> **SHORT TASK 1**
According to the text on Tesla prices, what horsepower does the 2022 Tesla Model S have?
> **SHORT TASK 2**
In the entries, convert everything from the line containing "text 14.2 - Insérer/modifier" down to the line containing "text 11.4 - La" into a Markdown table with the columns Row and Line, skipping any blank lines.

Given that the new Model S costs almost twice its original 2012 MSRP, it’s easy to assume that Tesla‘s aren’t getting any cheaper. But if you dig a little deeper, the reality isn’t quite so clear.

Tesla vehicles are cheaper today than during the first few years of production. Original models increased in price, but new affordable cars like the Model 3 cost less than the cheapest new Tesla in 2012. Future models are rumored to cost even less.

Not only has the cost to own a new or used Tesla decreased in the last decade. The technology and range have increased dramatically, even on the base models. This means that a Tesla buyer in 2022 gets a better and more advanced car at a lower price than an early adopter.

We compiled research from reputable automotive industry records for this article. Additionally, we analyzed the new and used Tesla market and compared price data from between 2012 and 2022.

Table of Contents

Are Tesla Cars and SUVs Really That Expensive?

On the service, any reasonable person could conclude that Tesla vehicles are expensive. At the moment, the least expensive Tesla costs around $40,000, which is not cheap considering you could buy a new car for half that.

But upon careful inspection, the relative price of Tesla vehicles is quite low. This considers the features and technology that’s present in each new Tesla, along with the long-term cost of ownership and life expectancy. Here’s an example.

Tesla Compared to Other High-End Cars

What do you look for in a luxury car? Is it status? Comfort? Safety and Performance? Tesla beats virtually all other cars in the majority of these areas and costs about the same.

Let’s make a direct comparison between a 2022 Tesla Model S and a 2022 Mercedes S class AMG. Both of these vehicles cost a little over $100,000 and represent the luxury car market well. For the Mercedes, you’ll pay around $112,000 and around $105,000 for the Tesla.

There are numerous advantages to buying a Tesla at this price. The Tesla has 670 hp compared to the 607 hp Mercedes, and at a lower price. Additionally, electric vehicles have 100% torque availability from a stop, which produces unbeatable acceleration. For power, Tesla is a clear winner.

The list goes on. While the Mercedes beats the Tesla on driving range and traditional amenities, the Tesla wins on cost of ownership, life expectancy, resale value, technology, and it produces no direct emissions. From a cost and point, Tesla is decidedly competitive with other brands in the luxury segment.

Why Are Tesla Vehicles Expensive?

Tesla design is certainly interesting, but it’s not remarkable or revolutionary. Sure, you can usually tell the difference between a Tesla and a Mercedes C-Class, but these vehicles both look like modern sedans.

Other than the unique electric drivetrain used by Tesla vehicles, why is there such a large cost disparity between a typical sedan like a Honda Accord and a Tesla? There are numerous reasons, and they go beyond flashy design. Here are a few examples.

> **GIVEN ENTRIES**
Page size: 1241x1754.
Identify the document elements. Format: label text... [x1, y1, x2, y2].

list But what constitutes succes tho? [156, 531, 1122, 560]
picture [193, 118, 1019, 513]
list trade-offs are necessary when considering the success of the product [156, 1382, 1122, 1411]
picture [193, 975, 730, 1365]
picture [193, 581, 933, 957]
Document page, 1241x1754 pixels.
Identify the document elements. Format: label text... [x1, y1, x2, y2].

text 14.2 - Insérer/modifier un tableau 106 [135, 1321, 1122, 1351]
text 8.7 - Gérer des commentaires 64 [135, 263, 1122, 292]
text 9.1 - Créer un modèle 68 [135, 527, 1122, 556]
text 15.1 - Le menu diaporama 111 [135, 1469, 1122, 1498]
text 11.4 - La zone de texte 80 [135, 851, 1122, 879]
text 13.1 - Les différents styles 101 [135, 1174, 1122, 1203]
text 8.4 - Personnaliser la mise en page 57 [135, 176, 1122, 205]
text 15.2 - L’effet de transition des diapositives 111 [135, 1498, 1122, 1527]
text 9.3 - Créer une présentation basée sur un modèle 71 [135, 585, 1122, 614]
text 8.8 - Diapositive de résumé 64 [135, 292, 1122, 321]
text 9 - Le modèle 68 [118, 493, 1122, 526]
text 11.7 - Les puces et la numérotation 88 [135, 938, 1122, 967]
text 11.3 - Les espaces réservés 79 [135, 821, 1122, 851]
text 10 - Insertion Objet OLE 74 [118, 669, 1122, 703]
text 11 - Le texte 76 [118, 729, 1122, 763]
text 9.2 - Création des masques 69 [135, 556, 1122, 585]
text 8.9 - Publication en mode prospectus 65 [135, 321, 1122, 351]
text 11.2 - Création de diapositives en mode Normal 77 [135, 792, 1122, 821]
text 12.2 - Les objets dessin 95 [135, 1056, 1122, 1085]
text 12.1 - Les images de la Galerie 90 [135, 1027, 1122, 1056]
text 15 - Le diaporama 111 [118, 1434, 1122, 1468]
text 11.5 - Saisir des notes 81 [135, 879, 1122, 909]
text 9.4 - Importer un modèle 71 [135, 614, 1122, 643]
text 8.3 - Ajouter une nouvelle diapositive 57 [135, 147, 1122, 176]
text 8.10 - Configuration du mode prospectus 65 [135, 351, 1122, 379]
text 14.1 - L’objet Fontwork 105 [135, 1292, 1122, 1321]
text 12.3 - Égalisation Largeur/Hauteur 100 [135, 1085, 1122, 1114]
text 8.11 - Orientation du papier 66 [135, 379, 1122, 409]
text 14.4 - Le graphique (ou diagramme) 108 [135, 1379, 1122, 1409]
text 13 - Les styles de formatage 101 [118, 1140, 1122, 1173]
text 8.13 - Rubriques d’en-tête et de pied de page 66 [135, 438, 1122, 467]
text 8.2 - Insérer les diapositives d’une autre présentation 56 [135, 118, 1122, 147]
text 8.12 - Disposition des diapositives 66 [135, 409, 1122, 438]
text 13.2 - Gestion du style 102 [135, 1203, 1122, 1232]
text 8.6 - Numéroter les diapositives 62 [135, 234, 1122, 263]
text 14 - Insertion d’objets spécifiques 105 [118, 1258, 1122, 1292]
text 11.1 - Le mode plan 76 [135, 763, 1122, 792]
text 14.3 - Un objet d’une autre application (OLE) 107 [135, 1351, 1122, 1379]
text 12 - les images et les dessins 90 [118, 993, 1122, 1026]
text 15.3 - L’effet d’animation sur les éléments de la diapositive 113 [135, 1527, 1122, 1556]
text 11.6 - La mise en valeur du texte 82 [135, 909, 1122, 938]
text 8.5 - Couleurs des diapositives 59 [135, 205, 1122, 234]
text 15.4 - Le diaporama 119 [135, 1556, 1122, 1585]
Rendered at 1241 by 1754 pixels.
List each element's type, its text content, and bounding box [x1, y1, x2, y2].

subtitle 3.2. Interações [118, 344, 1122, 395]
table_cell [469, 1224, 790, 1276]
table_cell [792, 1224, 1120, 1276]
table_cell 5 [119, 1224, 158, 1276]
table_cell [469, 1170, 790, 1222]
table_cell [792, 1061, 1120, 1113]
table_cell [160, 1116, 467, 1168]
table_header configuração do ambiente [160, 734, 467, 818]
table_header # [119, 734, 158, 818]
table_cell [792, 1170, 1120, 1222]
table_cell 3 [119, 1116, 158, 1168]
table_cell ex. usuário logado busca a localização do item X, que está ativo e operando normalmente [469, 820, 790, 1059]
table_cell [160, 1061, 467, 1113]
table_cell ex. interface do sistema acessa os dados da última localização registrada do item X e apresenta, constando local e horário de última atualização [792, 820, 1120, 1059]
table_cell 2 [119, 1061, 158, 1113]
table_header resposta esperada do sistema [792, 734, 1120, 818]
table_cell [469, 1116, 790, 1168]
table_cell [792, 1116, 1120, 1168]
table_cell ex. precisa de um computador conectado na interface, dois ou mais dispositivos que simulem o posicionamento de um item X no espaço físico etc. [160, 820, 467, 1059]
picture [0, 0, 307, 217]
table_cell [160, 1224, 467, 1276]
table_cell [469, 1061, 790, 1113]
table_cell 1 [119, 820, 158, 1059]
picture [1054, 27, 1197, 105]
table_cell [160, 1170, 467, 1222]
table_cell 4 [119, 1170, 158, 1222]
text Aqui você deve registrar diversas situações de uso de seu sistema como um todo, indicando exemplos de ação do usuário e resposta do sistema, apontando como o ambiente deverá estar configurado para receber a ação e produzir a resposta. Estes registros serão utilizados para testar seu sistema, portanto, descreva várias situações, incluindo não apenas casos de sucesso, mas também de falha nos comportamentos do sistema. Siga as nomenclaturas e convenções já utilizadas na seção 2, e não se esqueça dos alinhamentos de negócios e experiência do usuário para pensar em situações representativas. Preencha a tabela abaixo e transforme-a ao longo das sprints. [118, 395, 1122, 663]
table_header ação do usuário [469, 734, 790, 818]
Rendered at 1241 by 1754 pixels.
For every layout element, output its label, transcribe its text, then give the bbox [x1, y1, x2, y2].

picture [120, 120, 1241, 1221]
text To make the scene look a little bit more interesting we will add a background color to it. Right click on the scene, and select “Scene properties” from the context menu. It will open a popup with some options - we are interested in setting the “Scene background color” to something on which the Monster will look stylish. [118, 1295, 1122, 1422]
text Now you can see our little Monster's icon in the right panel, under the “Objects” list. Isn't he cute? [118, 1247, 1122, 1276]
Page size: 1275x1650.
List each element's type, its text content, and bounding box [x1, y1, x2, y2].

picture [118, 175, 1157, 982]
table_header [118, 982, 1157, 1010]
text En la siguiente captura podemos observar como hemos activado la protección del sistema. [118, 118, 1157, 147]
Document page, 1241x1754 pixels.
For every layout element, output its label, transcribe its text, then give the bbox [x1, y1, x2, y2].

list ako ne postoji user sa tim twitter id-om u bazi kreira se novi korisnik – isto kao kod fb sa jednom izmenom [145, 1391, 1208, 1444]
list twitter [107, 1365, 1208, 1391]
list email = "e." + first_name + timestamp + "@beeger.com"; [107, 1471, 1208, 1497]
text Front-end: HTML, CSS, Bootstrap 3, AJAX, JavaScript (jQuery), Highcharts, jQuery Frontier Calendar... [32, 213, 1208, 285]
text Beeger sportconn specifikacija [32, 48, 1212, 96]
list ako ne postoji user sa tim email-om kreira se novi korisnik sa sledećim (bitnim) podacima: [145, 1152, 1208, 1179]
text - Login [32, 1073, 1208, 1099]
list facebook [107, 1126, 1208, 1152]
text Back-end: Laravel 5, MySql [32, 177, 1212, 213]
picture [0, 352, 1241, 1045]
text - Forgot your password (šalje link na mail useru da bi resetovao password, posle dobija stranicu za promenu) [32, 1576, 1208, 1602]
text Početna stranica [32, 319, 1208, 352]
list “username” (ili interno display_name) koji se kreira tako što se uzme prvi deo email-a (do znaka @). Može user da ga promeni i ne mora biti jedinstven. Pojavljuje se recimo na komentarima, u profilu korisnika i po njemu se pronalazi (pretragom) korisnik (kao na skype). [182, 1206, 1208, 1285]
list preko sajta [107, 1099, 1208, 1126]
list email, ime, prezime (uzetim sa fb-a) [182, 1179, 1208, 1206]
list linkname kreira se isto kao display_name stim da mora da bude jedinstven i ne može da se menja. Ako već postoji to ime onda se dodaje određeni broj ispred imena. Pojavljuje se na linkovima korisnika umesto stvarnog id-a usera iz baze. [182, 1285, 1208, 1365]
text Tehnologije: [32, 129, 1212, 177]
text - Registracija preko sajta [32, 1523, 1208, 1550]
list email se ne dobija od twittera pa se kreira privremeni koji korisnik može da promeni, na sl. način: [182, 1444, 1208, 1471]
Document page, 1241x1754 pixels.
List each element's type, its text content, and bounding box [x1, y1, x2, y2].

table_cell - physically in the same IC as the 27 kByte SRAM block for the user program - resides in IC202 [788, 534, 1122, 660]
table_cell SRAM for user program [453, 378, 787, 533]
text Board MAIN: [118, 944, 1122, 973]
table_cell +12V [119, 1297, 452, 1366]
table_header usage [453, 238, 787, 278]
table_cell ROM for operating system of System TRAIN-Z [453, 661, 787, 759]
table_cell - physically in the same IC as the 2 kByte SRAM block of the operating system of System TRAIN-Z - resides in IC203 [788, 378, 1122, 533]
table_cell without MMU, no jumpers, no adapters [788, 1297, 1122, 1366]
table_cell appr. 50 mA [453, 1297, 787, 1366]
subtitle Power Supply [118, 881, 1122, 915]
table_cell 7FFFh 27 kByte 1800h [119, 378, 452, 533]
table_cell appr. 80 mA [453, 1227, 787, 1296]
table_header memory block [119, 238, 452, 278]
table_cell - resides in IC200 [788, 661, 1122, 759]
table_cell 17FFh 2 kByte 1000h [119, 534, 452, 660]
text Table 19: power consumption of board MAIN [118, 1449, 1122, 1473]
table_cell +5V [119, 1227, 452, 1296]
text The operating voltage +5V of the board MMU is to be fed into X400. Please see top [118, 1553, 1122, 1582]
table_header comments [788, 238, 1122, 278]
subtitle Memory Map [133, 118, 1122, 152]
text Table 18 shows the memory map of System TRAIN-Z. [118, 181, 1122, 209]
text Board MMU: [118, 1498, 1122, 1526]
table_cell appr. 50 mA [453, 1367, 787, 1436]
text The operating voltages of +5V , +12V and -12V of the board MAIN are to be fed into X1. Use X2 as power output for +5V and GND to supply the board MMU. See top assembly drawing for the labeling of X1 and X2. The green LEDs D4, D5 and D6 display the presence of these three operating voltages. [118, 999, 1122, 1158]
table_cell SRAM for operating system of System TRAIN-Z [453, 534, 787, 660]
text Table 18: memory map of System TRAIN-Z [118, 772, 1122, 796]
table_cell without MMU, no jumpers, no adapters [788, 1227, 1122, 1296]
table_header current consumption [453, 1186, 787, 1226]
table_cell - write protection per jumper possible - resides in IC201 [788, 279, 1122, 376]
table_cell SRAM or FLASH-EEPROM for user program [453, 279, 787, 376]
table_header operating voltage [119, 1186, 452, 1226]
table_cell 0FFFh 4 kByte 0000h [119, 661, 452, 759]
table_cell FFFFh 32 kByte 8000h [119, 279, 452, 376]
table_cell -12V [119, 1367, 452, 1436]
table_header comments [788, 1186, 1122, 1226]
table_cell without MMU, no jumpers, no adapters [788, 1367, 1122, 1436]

> **EXPECTED OUTPUT 1**
670 hp

> **EXPECTED OUTPUT 2**
| Row | Line |
|---|---|
| 1 | text 14.2 - Insérer/modifier un tableau 106 [135, 1321, 1122, 1351] |
| 2 | text 8.7 - Gérer des commentaires 64 [135, 263, 1122, 292] |
| 3 | text 9.1 - Créer un modèle 68 [135, 527, 1122, 556] |
| 4 | text 15.1 - Le menu diaporama 111 [135, 1469, 1122, 1498] |
| 5 | text 11.4 - La zone de texte 80 [135, 851, 1122, 879] |